● **Data for the task**:
- - - - -

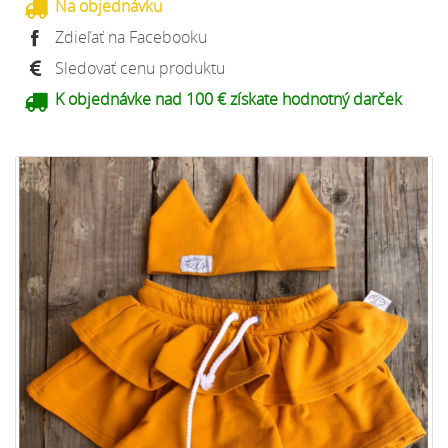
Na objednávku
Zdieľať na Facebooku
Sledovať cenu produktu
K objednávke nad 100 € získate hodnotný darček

- - - - -

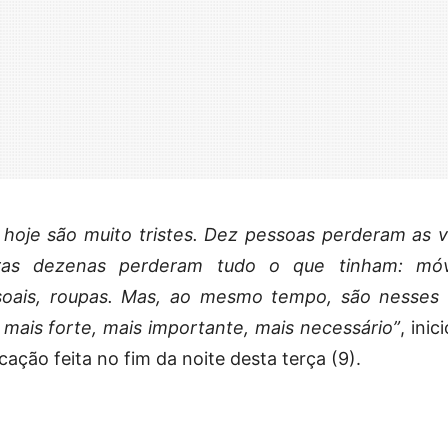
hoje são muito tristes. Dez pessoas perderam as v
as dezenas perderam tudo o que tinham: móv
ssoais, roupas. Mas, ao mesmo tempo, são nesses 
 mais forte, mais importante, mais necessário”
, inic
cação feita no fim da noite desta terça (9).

- - - - -

● **Brief**: From the records above, extract exactly and only the lines that begin at the line with "as dezenas perderam tudo o que tinham: móv" and stop after the line with "cação feita no fim da noite desta terça (9).".

● **Result of this exercise**:
as dezenas perderam tudo o que tinham: móv
ssoais, roupas. Mas, ao mesmo tempo, são nesses 
 mais forte, mais importante, mais necessário”
, inic
cação feita no fim da noite desta terça (9).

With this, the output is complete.